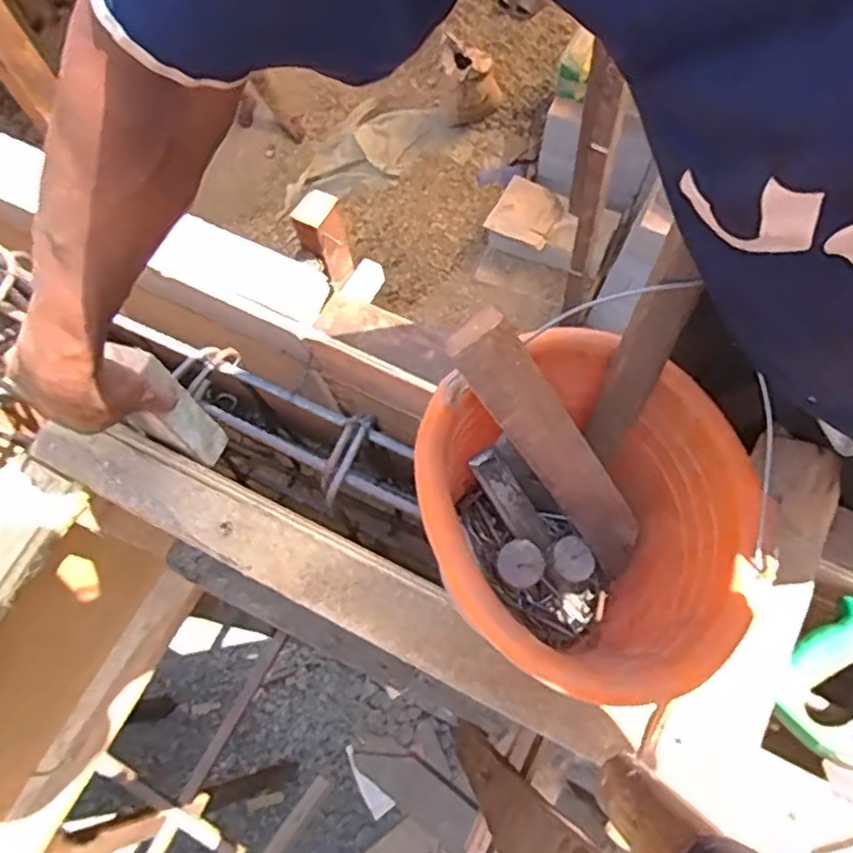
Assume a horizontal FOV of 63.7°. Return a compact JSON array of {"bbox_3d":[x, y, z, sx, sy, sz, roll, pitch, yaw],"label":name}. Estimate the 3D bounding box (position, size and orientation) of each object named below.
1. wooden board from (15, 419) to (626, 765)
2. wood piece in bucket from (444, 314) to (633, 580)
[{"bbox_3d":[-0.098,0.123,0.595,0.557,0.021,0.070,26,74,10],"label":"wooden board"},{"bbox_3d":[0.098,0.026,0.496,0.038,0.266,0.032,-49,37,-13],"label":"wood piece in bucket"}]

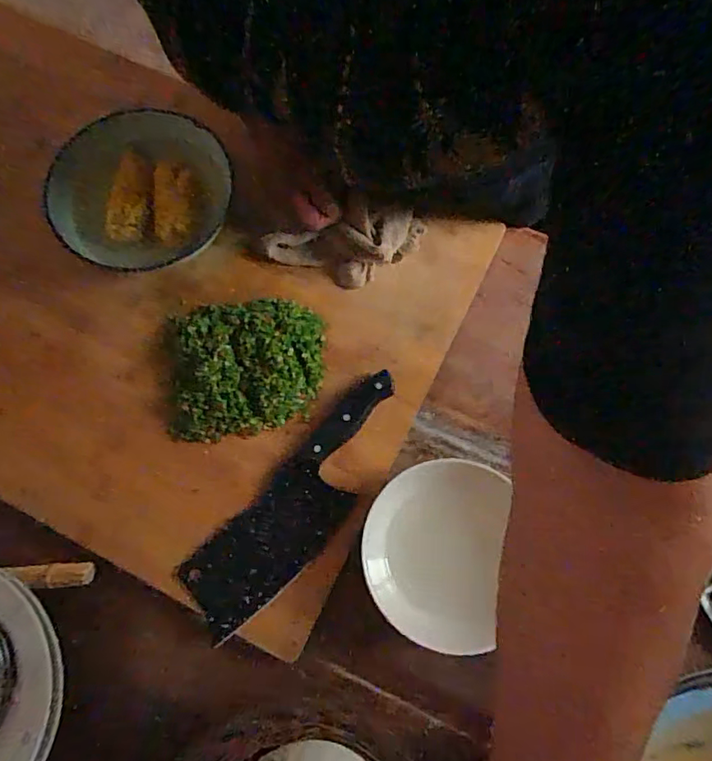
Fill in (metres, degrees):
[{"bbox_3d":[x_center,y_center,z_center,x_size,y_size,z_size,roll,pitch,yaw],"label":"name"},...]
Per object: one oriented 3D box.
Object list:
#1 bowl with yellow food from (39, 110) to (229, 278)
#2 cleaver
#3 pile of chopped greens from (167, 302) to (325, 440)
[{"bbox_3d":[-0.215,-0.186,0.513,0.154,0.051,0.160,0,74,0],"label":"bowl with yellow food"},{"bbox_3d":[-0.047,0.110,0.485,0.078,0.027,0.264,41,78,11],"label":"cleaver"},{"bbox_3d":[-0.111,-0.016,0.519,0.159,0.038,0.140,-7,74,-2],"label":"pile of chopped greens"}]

» Exercise prompt:
Restate every line above exactly, omitting images.

» Exercise solution:
Assume a horizontal FOV of 63.7°. Return a compact JSON array of {"bbox_3d":[x, y, z, sx, sy, sz, roll, pitch, yaw],"label":name}. Estimate the 3D bounding box (position, size and orientation) of each object named below.
1. wooden board from (15, 419) to (626, 765)
2. wood piece in bucket from (444, 314) to (633, 580)
[{"bbox_3d":[-0.098,0.123,0.595,0.557,0.021,0.070,26,74,10],"label":"wooden board"},{"bbox_3d":[0.098,0.026,0.496,0.038,0.266,0.032,-49,37,-13],"label":"wood piece in bucket"}]

Fill in (metres, degrees):
[{"bbox_3d":[x_center,y_center,z_center,x_size,y_size,z_size,roll,pitch,yaw],"label":"name"},...]
Per object: one oriented 3D box.
Object list:
#1 bowl with yellow food from (39, 110) to (229, 278)
#2 cleaver
#3 pile of chopped greens from (167, 302) to (325, 440)
[{"bbox_3d":[-0.215,-0.186,0.513,0.154,0.051,0.160,0,74,0],"label":"bowl with yellow food"},{"bbox_3d":[-0.047,0.110,0.485,0.078,0.027,0.264,41,78,11],"label":"cleaver"},{"bbox_3d":[-0.111,-0.016,0.519,0.159,0.038,0.140,-7,74,-2],"label":"pile of chopped greens"}]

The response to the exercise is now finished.